At the same time, from the perspective of a modestly knowledgeable but still amateur retail investor, that might be paralysis by analysis. At the most basic level, an asset class promising inflation protection should, well, protect you from inflation, whether it is type X, type Y, or whatever. If there are too many exceptions for when TIPS funds will work, then perhaps they are more trouble than they are worth. Mind you, I’m only speaking of TIPS in fund form and I acknowledge that stand-alone TIPS may actually be great in those circumstances.

All things considered, TIPS in fund form really weren’t much of a portfolio protector during inflation.

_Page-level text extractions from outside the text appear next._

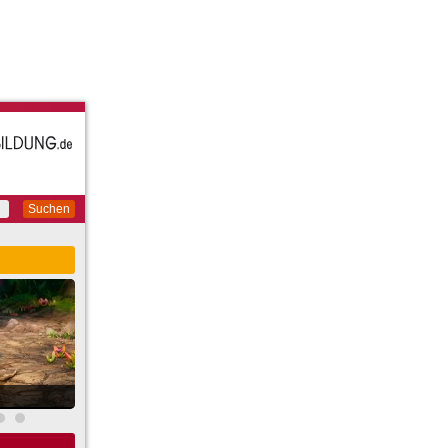
Suchen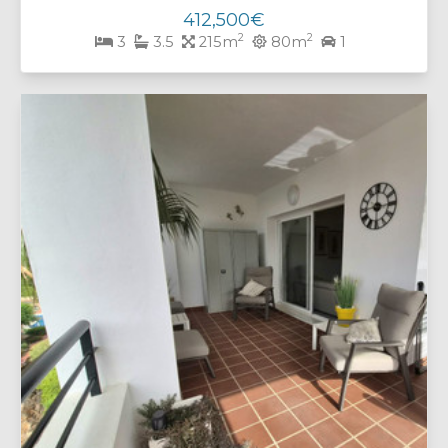
412,500€
2
2
3
3.5
215m
80m
1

They did alright with #1, though not all that different than regular bonds, lost out to Treasuries in #2, did fine in #3 (but not because they were TIPS, per se) and then not fine at all in #4. To deserve the “inflation-protected” moniker, you’d like to see more consistency and especially avoid a situation like the last 18 months, when they actually hurt an already injured portfolio.

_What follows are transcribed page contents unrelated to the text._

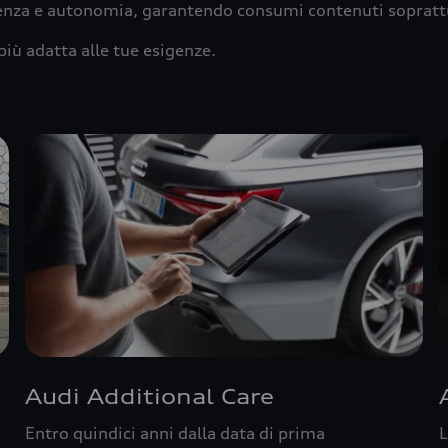
ienza e autonomia, garantendo consumi contenuti sopratt
più adatta alle tue esigenze.
Audi Additional Care
Entro quindici anni dalla data di prima
L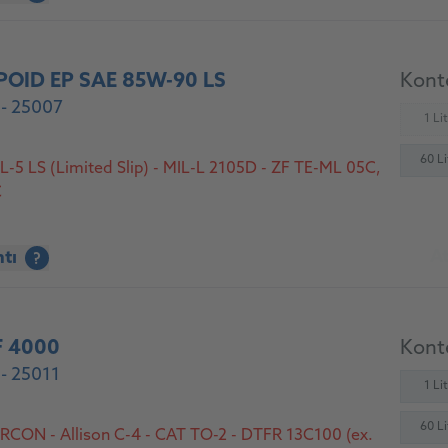
OID EP SAE 85W-90 LS
Konte
- 25007
1 Li
(
60 Li
-5 LS (Limited Slip) - MIL-L 2105D - ZF TE-ML 05C,
C
At
ntı
?
F 4000
Konte
- 25011
1 Li
60 Li
CON - Allison C-4 - CAT TO-2 - DTFR 13C100 (ex.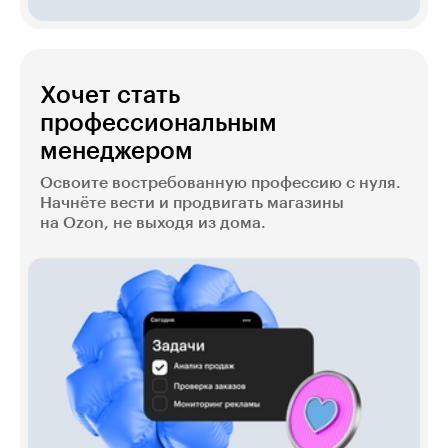
Хочет стать
профессиональным
менеджером
Освоите востребованную профессию с нуля.
Начнёте вести и продвигать магазины
на Ozon, не выходя из дома.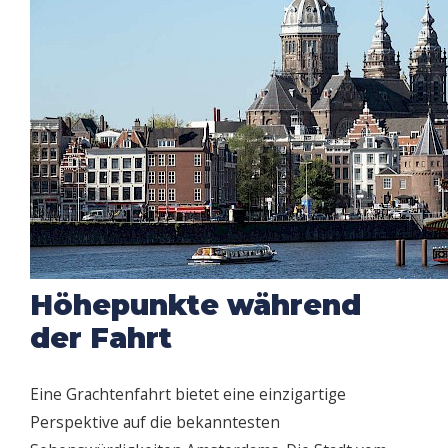
Höhepunkte während
der Fahrt
Eine Grachtenfahrt bietet eine einzigartige
Perspektive auf die bekanntesten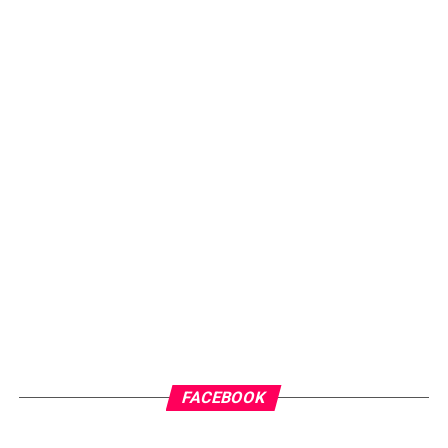
FACEBOOK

With those broad thoughts in mind, here are some specific things I noticed in the backtests:

  1. The behavior of TIPS seemed a lot just like other bonds where duration was the crucial factor in their performance, not their special overlay for dealing with inflation. Backtest #3 was instructive in this regard. LTPZ had the best performance of the original six, but when I added in two other Long-term bond possibilities, it finished behind those.
  2. Within the realm of TIPS, it seems like you’re better off with Long-term TIPS if you are prioritizing growth, and Short-term TIPS if you are looking for portfolio stability. Guess what? Just like regular Treasuries. Broad TIPS funds, meanwhile, seem to be a good compromise between the two.
  3. If you remember the correlation matrix from the last post, you’ll recall that the correlation between TIPS and other assets was in positive territory when compared to both types of equities. We can see what impact that has on a portfolio with inflation periods 2, 3, and 4. In each of these, TIPS produced more of what was already going on with stocks: adding to the good times in #3 and then piling on to the declines in #2 and (especially) #4.
  4. One idea I’ve had floating around is that commodities might be the inflation-protector one is actually looking for when TIPS are in the discussion. This does NOT seem to be the case based on these backtests, however, or rather, it seems that commodities have their own dynamic and even elevations in inflation aren’t enough to pull commodities out of their own market cycles. Commodities did terribly in #2 and also #3, but then became the best thing in #4. I’m still a fan of commodities, of course, but they have not been a consistent inflation fighter, either.
  5. I’m intrigued by UUP and think I’ll dive into it in more detail in a future post. It doesn’t produce great returns, but #3 and #4 show its value as ballast. In both backtests, the portfolio with UUP had the lowest standard deviation and the second-best Sharpe ratio. In a Golden Butterfly portfolio, that fifth normally devoted to Short-term Treasuries is expected to be the portion that stabilizes and is not counted on for capital appreciation. UUP seems like it has potential in other contexts fulfilling this role.
  6. Even with the benefit of 20/20 hindsight over 20 years and identifying the right conditions for them after the fact, I can’t find strong indications that they do what they promise. We may just be asking too much of TIPS in the sense that, when this “perfect” environment happens, we expect TIPS to pop and make up for the years and years when we expected nothing of them while inflation was low. TIPS may do ok during inflation, with some wins and some losses, but they certainly don’t have the outsized performance that would give you the funds to pour into other asset classes or allow you to comfortably draw them down for expenses while other asset classes recover.